Epoch Date Time Price
1.452033e+12 2016-01-05 14:37:38 0.00220556
1.452033e+12 2016-01-05 14:37:31 0.00220888
1.452033e+12 2016-01-05 14:37:15 0.00220888
I want to see if there is any connection between price and time of day. My plan is to take mean price for each day and subtract it from each price for that day to get the difference from the mean. Then, for each hour interval, calculate the mean difference. Then, for each of the 24 hourly periods of the day, calculate the mean hourly mean difference.
So far I figured out how to use tapply() to get the mean price for each day.
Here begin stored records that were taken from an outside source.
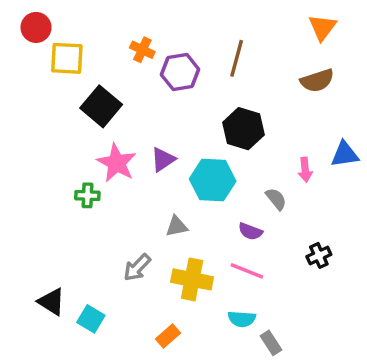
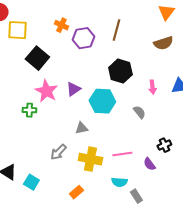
pink arrow: (305, 170) -> (152, 87), moved
purple semicircle: (250, 231) -> (149, 164), moved, turned 32
pink line: (247, 271) -> (122, 154), turned -30

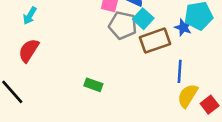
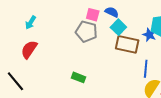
gray pentagon: (123, 25) -> (86, 32), moved
brown rectangle: (155, 41) -> (127, 44), turned 30

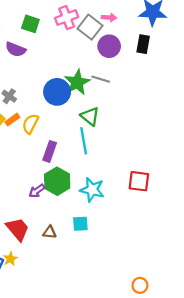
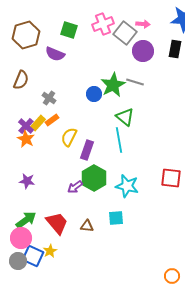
blue circle: (57, 92) -> (94, 94), size x0.6
yellow semicircle: (30, 124) -> (69, 137), moved

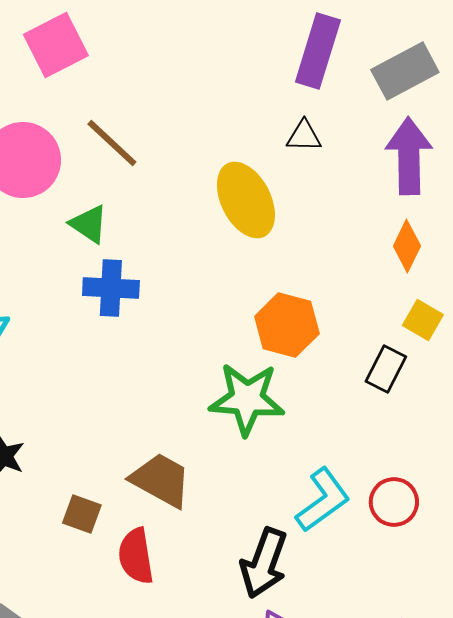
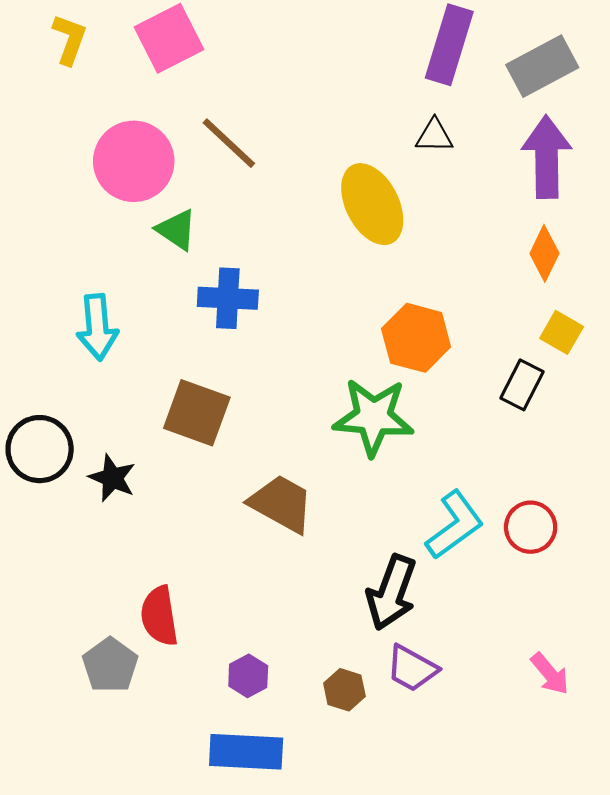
green triangle: (89, 224) -> (176, 230), moved
brown square: (82, 514) -> (197, 413), moved, size x1.6
red semicircle: (136, 556) -> (159, 616), moved

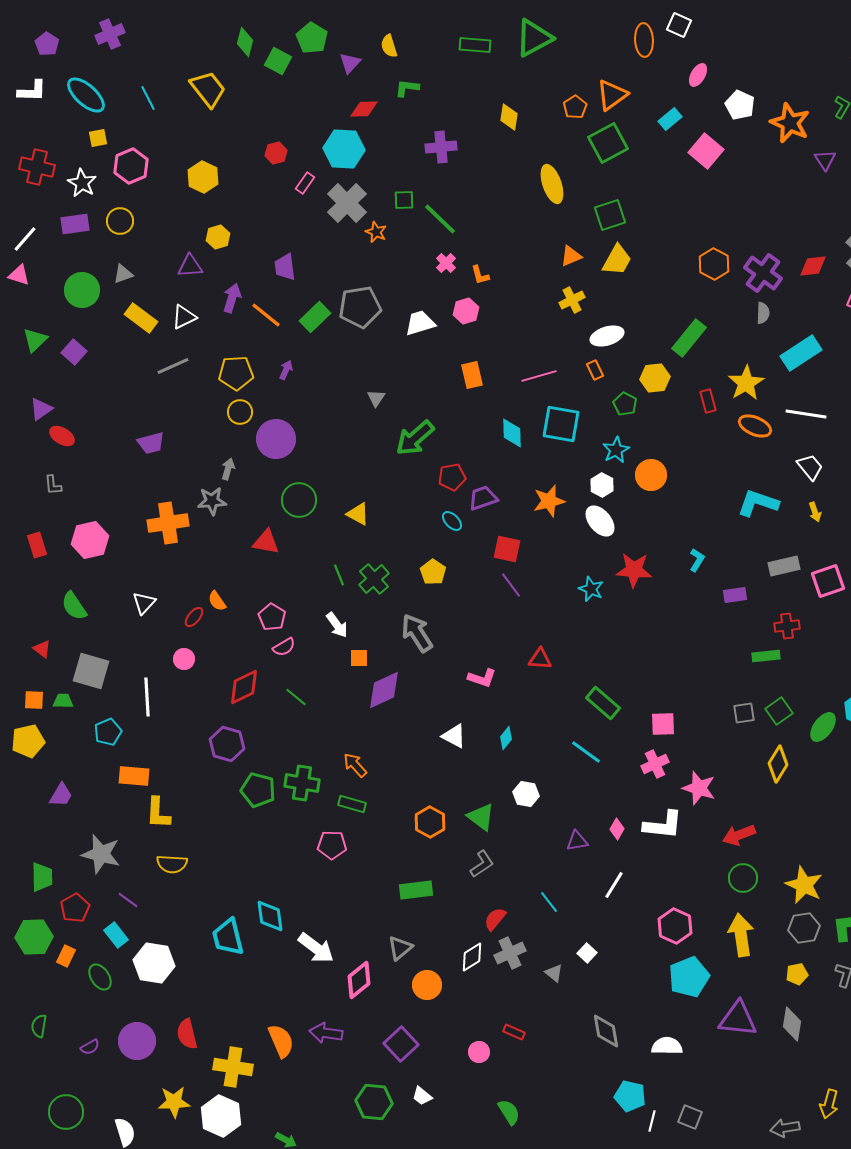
I could use for
loops for everything else, but I want to learn the tricks for doing it more concisely in R.
Upvotes: 1
Views: 120
Reputation: 10483
Using the dplyr package you can do something like this:
library(dplyr)
df %>% group_by(Date) %>% mutate(normalizedPrice = Price - mean(Price, na.rm = TRUE))
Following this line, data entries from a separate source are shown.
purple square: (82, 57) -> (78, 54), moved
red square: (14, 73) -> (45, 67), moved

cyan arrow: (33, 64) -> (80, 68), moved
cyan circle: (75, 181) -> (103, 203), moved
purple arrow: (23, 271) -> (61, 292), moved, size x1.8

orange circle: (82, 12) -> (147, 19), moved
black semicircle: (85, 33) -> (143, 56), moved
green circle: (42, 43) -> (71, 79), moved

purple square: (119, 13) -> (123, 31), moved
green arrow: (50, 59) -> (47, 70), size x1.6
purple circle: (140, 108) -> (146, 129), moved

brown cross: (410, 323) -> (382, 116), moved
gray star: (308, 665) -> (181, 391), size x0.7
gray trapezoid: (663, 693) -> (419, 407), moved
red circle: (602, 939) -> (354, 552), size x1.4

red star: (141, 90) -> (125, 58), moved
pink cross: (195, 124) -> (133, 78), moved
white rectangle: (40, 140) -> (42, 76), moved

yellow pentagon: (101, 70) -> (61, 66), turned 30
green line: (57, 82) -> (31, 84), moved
To do the same on an hourly basis, you can add a new column for 'hour of day' and perform a very similar operation:
df$hourOfDay <- format(df$Time, '%H') # You will need time in POSIXct format
df %>% group_by(hourOfDay) %>% mutate(normalizedHourOfDayPrice = Price - mean(Price, na.rm = TRUE))
Note, if you leave time in the current format, you can also use substr()
to extract hourOfDay.
You can also group by day and hourOfDay like this:
df %>% group_by(Date, hourOfDay) %>% mutate(normalizedDailyHourOfDayPrice = Price - mean(Price, na.rm = TRUE))
And so on....does this work?
Upvotes: 3